This post is linked
to Maria’s Postcards for the Weekend. If
you would like to see other folk’s posts on this subject please visit Maria’s
blog and follow the links. They are always
well worth viewing.
Being an
ex-librarian I love cards that have anything to do with books and reading. Because my friends know this I am fortunate
to get plenty of them. I haven’t scanned
any cards in recently (smacked wrist!) but here are a couple I haven’t shown before.
2891 – From Katya
and Marina in Ukraine.
They always send
lovely stamps – these are Ukrainian fairy tales.
4128 – from Susanne
in Germany
4166 – Also from Susanne. This photo is by Yevgeny Anan'evich Khaldei
(23 March [O.S. 10 March] 1917 – 6 October 1997).
Khaldei was a Red Army photographer, best known
for his World War II photograph of a Soviet soldier Raising a flag over the
Reichstag, in Berlin, capital of the vanquished Nazi Germany. Khaldei was born to
a Jewish family in Yuzovka (now Donetsk, Ukraine) and was obsessed with
photography since childhood, having built his first childhood camera with his
grandmother's eyeglasses. He started working with the Soviet press agency TASS
at the age of nineteen as a photographer.

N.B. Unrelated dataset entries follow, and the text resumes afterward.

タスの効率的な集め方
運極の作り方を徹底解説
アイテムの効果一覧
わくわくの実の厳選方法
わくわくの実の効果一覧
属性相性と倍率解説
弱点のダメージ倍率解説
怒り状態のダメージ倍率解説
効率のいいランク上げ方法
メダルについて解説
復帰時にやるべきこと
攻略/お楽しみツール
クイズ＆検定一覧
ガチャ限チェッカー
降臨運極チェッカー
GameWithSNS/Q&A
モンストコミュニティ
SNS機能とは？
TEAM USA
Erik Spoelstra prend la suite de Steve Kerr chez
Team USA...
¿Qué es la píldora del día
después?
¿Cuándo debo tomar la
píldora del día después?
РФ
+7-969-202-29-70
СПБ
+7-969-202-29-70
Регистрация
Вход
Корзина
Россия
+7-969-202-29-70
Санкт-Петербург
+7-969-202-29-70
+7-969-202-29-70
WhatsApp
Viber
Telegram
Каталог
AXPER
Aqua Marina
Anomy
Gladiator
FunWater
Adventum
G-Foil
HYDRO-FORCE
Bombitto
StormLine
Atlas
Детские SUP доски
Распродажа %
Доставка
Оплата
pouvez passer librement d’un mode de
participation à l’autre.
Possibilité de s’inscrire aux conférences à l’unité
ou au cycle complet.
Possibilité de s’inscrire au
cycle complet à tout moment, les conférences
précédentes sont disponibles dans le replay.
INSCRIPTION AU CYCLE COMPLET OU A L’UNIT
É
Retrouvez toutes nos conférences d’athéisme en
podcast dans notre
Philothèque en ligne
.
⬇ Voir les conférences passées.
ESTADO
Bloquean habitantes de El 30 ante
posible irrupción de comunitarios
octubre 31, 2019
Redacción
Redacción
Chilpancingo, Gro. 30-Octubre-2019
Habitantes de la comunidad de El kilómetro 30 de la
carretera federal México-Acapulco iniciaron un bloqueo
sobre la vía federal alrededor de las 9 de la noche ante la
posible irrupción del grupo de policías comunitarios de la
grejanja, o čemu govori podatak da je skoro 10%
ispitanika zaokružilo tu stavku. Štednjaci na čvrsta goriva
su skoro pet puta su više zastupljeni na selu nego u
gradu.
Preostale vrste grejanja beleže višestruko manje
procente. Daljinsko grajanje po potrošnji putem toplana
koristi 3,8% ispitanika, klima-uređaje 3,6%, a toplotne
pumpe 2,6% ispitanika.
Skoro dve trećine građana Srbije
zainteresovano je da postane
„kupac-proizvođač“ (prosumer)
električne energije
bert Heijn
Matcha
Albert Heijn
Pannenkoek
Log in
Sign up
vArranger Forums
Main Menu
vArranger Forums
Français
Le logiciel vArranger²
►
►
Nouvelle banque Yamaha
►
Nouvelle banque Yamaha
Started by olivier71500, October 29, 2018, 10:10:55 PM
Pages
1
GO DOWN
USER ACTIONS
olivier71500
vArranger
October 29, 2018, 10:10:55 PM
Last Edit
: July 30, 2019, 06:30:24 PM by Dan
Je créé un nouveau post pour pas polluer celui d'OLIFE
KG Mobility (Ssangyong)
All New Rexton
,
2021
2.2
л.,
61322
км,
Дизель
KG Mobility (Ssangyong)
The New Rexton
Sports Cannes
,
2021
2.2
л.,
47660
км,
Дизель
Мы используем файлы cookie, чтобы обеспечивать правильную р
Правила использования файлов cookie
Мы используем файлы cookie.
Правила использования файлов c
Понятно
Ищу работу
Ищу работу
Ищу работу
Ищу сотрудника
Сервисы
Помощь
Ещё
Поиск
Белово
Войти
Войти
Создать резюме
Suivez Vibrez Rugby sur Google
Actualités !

His father and three of his four sisters were murdered by the Nazis
during the war.
In 1945 he
persuaded his uncle to create a large Soviet flag after seeing Joe Rosenthal's
photo of the flag raising at Iwo Jima while the Soviet army closed in on Berlin
and took it with him to Berlin for the Reichstag shot. After the War Khaldei continued to
photograph, now working as a freelance photographer for Soviet newspapers, and
focused on capturing scenes of everyday life. Khaldei's international fame
dates from the 1990s, when exhibitions of his photographs began to be held in
the West. This photo is entitled “Rest”.